Club Bogaloo is a German dance hall located in Bavaria. Reinhard Wimmer and DJ Marcus Hacker created it in the ’90s when the two formed a duo known as Spinning Wheel. Spinning Wheel mixed up acid jazz, funk, old jazz, and dance floor jazz to create their own club grooves. After a successful run in the local clubs, Wimmer and Hacker turned an old local cinema in the fashionable Club Bogaloo. This new CD collects previously unreleased and exclusive material by artists who have played or will play at Bogaloo.
Not that this is your standard techno, house, or acid jazz fare. Instead, it is what is termed “NuJazz”. Like the “nu metal” genre, NuJazz takes previous elements of the main genres from which it was born and mixes them into an all-new sound. Or so one would think from the hype. In actuality, NuJazz has a great beat, some tasty bass parts, and enough eclectic melodicism to keep your feet moving and your head bobbing. It’s not that far removed from its acid jazz and funk parents. It makes no difference because Club Bogaloo the CD is a keeper all around.
As this is definitely the work of all the separate artists included here, this album is not a continuously mixed work, like some DJ albums can sometimes be. This is certainly a plus for this collection, as each track here deserves to stand on its own, rather than be mixed into some playlist that renders it generic. Rogall kicks things off with his piece, “Hi-Tech”. A better track couldn’t have been selected to start the disc. Amidst a funky scatted vocal sample, analog bass backing, electric piano and funky breaks, “Hi-Tech” provides a palpable energy that runs throughout this collection.
DJ Michael Rutten, otherwise known as Soulpatrol delivers on the Latin-infused “Release Your Mind”. Plenty of solid percussion and modulating bass loop make of the first half of the track before giving way to some great piano vamping that illustrates what differences there are between NuJazz and its parental Acid Jazz.

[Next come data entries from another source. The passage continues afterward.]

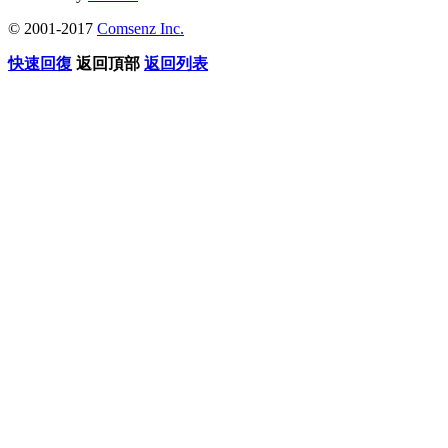
© 2001-2017
Comsenz Inc.
快速回復
返回頂部
返回列表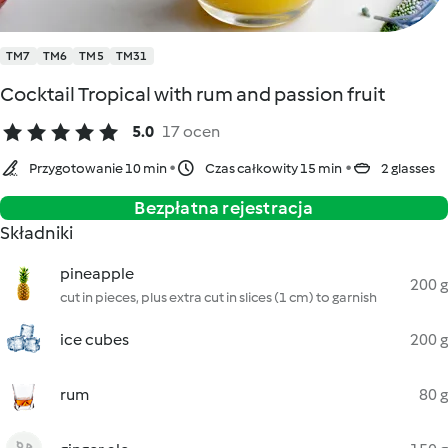
TM7
TM6
TM5
TM31
Cocktail Tropical with rum and passion fruit
5.0
17 ocen
Przygotowanie 10 min
Czas całkowity 15 min
2 glasses
Bezpłatna rejestracja
Składniki
pineapple
200 g
cut in pieces, plus extra cut in slices (1 cm) to garnish
ice cubes
200 g
rum
80 g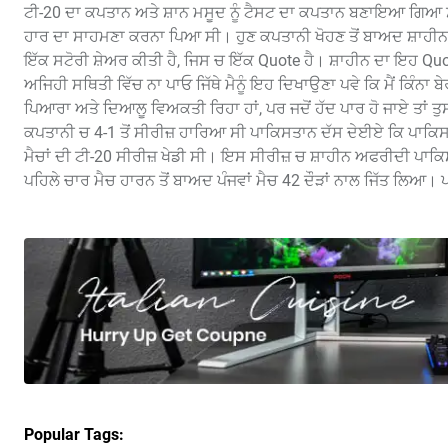
ਟੀ-20 ਦਾ ਕਪਤਾਨ ਅਤੇ ਸ਼ਾਨ ਮਸੂਦ ਨੂੰ ਟੈਸਟ ਦਾ ਕਪਤਾਨ ਬਣਾਇਆ ਗਿਆ ਸ
ਹਾਰ ਦਾ ਸਾਹਮਣਾ ਕਰਨਾ ਪਿਆ ਸੀ। ਹੁਣ ਕਪਤਾਨੀ ਖੋਹਣ ਤੋਂ ਬਾਅਦ ਸ਼ਾਹੀਨ ਨ
ਇੱਕ ਸਟੋਰੀ ਸ਼ੇਅਰ ਕੀਤੀ ਹੈ, ਜਿਸ ਚ ਇੱਕ Quote ਹੈ। ਸ਼ਾਹੀਨ ਦਾ ਇਹ Quot
ਅਜਿਹੀ ਸਥਿਤੀ ਵਿੱਚ ਨਾ ਪਾਓ ਜਿੱਥੇ ਮੈਨੂੰ ਇਹ ਦਿਖਾਉਣਾ ਪਵੇ ਕਿ ਮੈਂ ਕਿੰਨਾ 
ਪਿਆਰਾ ਅਤੇ ਦਿਆਲੂ ਵਿਅਕਤੀ ਰਿਹਾ ਹਾਂ, ਪਰ ਜਦੋਂ ਹੱਦ ਪਾਰ ਹੋ ਜਾਏ ਤਾਂ ਤੁਸ
ਕਪਤਾਨੀ ਚ 4-1 ਤੋਂ ਸੀਰੀਜ਼ ਹਾਰਿਆ ਸੀ ਪਾਕਿਸਤਾਨ ਦੱਸ ਦੇਈਏ ਕਿ ਪਾਕਿਸਤਾ
ਮੈਚਾਂ ਦੀ ਟੀ-20 ਸੀਰੀਜ਼ ਖੇਡੀ ਸੀ। ਇਸ ਸੀਰੀਜ਼ ਚ ਸ਼ਾਹੀਨ ਅਫਰੀਦੀ ਪਾ
ਪਹਿਲੇ ਚਾਰ ਮੈਚ ਹਾਰਨ ਤੋਂ ਬਾਅਦ ਪੰਜਵਾਂ ਮੈਚ 42 ਦੌੜਾਂ ਨਾਲ ਜਿੱਤ ਲਿਆ।
Popular Tags: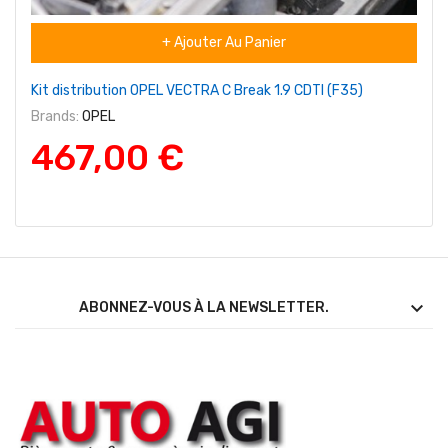
+ Ajouter Au Panier
Kit distribution OPEL VECTRA C Break 1.9 CDTI (F35)
Brands:
OPEL
467,00 €

ABONNEZ-VOUS À LA NEWSLETTER.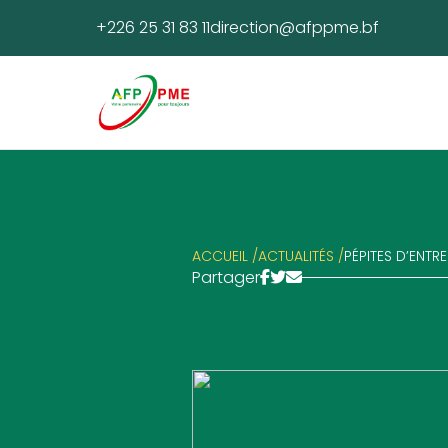
+226 25 31 83 11
direction@afppme.bf
ACCUEIL /
ACTUALITÉS /
PÉPITES D’ENTR
Partager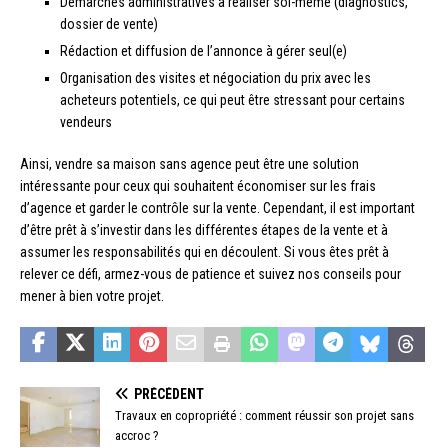
Démarches administratives à réaliser soi-même (diagnostics,
dossier de vente)
Rédaction et diffusion de l’annonce à gérer seul(e)
Organisation des visites et négociation du prix avec les
acheteurs potentiels, ce qui peut être stressant pour certains
vendeurs
Ainsi, vendre sa maison sans agence peut être une solution
intéressante pour ceux qui souhaitent économiser sur les frais
d’agence et garder le contrôle sur la vente. Cependant, il est important
d’être prêt à s’investir dans les différentes étapes de la vente et à
assumer les responsabilités qui en découlent. Si vous êtes prêt à
relever ce défi, armez-vous de patience et suivez nos conseils pour
mener à bien votre projet.
PRÉCÉDENT
Travaux en copropriété : comment réussir son projet sans
accroc ?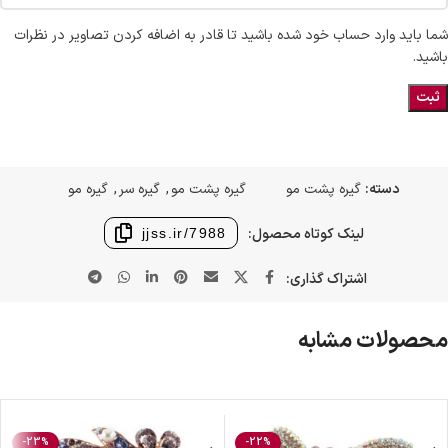
شما باید وارد حساب خود شده باشید تا قادر به اضافه کردن تصاویر در نظرات
باشید.
دسته:
گیره پشت مو
گیره پشت مو
,
گیره سر
,
گیره مو
لینک کوتاه محصول:
jjss.ir/7988
اشتراک گذاری:
محصولات مشابه
-23%
-22%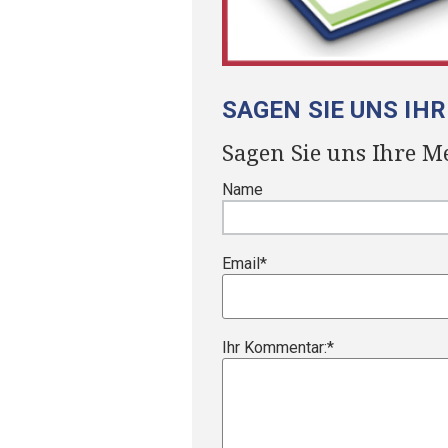
SAGEN SIE UNS IH
Sagen Sie uns Ihre M
Name
Email
*
Ihr Kommentar:
*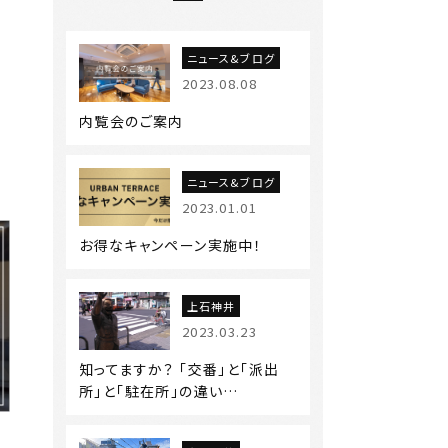
ニュース&ブログ
2023.08.08
内覧会のご案内
ニュース&ブログ
2023.01.01
お得なキャンペーン実施中！
上石神井
2023.03.23
知ってますか？ 「交番」と「派出
所」と「駐在所」の違い…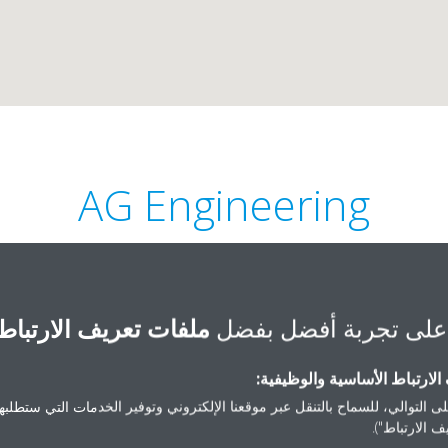
AG Engineering
على تجربة أفضل بفضل
ملفات تعريف الارتباط
لارتباط الأساسية والوظيفية:
+971 4 227 1137
ى التوالي، للسماح بالتنقل عبر موقعنا الإلكتروني وتوفير الخدمات التي ستطلبها 
 الارتباط").
.mohamood@agenggme.com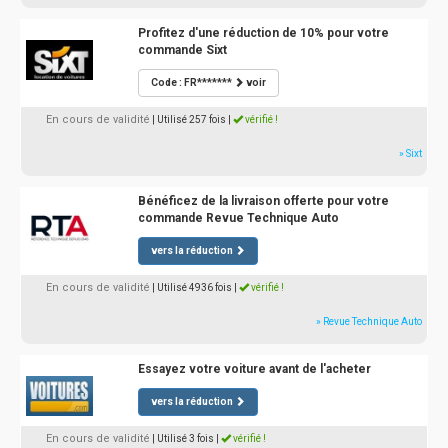
Profitez d'une réduction de 10% pour votre
commande Sixt
Code : FR*******
voir
En cours de validité
| Utilisé 257 fois
|
vérifié !
» Sixt
Bénéficez de la livraison offerte pour votre
commande Revue Technique Auto
vers la réduction
En cours de validité
| Utilisé 4936 fois
|
vérifié !
» Revue Technique Auto
Essayez votre voiture avant de l'acheter
vers la réduction
En cours de validité
| Utilisé 3 fois
|
vérifié !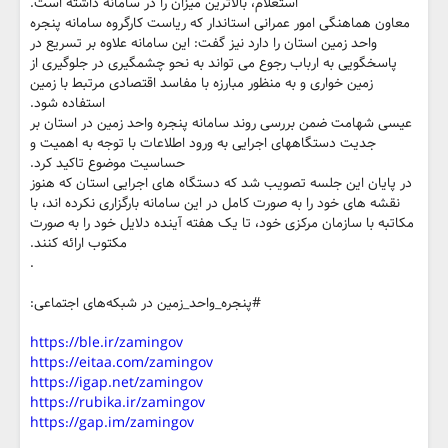
استعلام، بالاترین میزان را در سامانه داشته است.
معاون هماهنگی امور عمرانی استاندار که ریاست کارگروه سامانه پنجره
واحد زمین استان را دارد نیز گفت: این سامانه علاوه بر تسریع در
پاسخگویی به ارباب رجوع می تواند به نحو چشمگیری در جلوگیری از
زمین خواری و به منظور مبارزه با مفاسد اقتصادی مرتبط با زمین
استفاده شود.
عیسی شهامت ضمن بررسی روند سامانه پنجره واحد زمین در استان بر
جدیت دستگاههای اجرایی به ورود اطلاعات با توجه به اهمیت و
حساسیت موضوع تاکید کرد.
در پایان این جلسه تصویب شد که دستگاه های اجرایی استان که هنوز
نقشه های خود را به صورت کامل در این سامانه بارگزاری نکرده اند، با
مکاتبه با سازمان مرکزی خود، تا یک هفته آینده دلایل خود را به صورت
مکتوب ارائه کنند.
.
#پنجره_واحد_زمین در شبکه‌های اجتماعی:
https://ble.ir/zamingov
https://eitaa.com/zamingov
https://igap.net/zamingov
https://rubika.ir/zamingov
https://gap.im/zamingov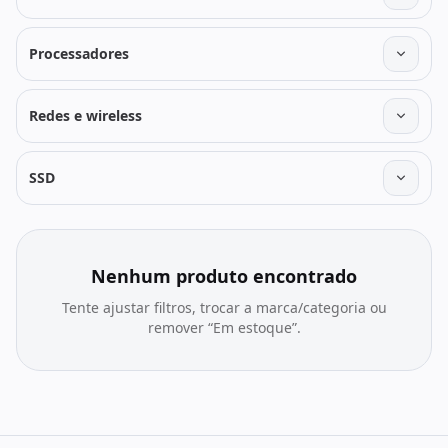
Processadores
Redes e wireless
SSD
Nenhum produto encontrado
Tente ajustar filtros, trocar a marca/categoria ou
remover “Em estoque”.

The vibrancy that is produced when the piano and percussion parts mix together is outright refreshing in a genre that can often lose its respectability by trying to play itself off as too cool at times.
Landslide’s “Subtraction” mixes drum & bass with two step beats for an interesting aural collage that swells and bleeps with ecstatic amounts of Hi-NRG that makes for another fascinating original sound that smoothly distances itself from the contemporaries. Club Bogaloo is certainly onto something here. Domu’s lush “Down The Line” adds another facet to the scene’s sound with rich funk textures that further implement the drum & bass and just a touch of Detroit funky breaks.
If you want flat out gorgeous, then just listen to Space Clique’s “Continue the Journey” with its supple atmospherics, tasty bass textures, breakbeats, and pretty vocals by jazz singer Marzenka from Munich. The simmering “Down and Out” by Boozoo Bajou keeps up the slow grooves. Tranquil vibraphone work mixed with some dub overtones make the track one of the best here.
“People Getting’ High” by Les Gammas injects a bit of the tropical groove the proceedings. Absolutely perfect percussive parts frame a hypnotic melody line explored on the flue as a percolated bass line bubbles in the background and electric piano chords melt slowly away as scatted vocal parts join the flautist. Wild. Almost like a supremely mellow Funkadelic.
After all these lush sounds, Spinning Wheel take a track themselves with “Sunshine in My Soul” featuring Violetta Parsini on vocals. The swing beats incorporate with Parsini’s singing while bass and keyboard notes work together in sporadic bursts to complete the picture. More vibraphone doodles add the break, mixing everything into a beautifully swirled bit of funky atmosphere. Following that, the exquisite Druckwelle keep up the funk with their excellent “Slum Creeper” that is hands-down the best track on this disc. Amidst a whirring beat, swelling tones and bouncing bass, Druckwelle create a flourish of musical colors that carry the listener away on its euphoric vibrations.
Closing out with Meitz’s freaky “Phasen” that scatters about in every which way to paint its picture and the cinematic “Laguna City Swing” by Loungechic Productions, Club Bogaloo proves itself to be one of the year’s best entries into the electronic / DJ / acid / NuJazz / whatever you’d care to call it genre. This is Spinning Wheel’s first domestic release in the States, and to miss out on this collection would be a sad thing, indeed. You don’t need to be a prior fan of any of the styles found on this disc. Club Bogaloo is simply just a collection of great music from top to bottom.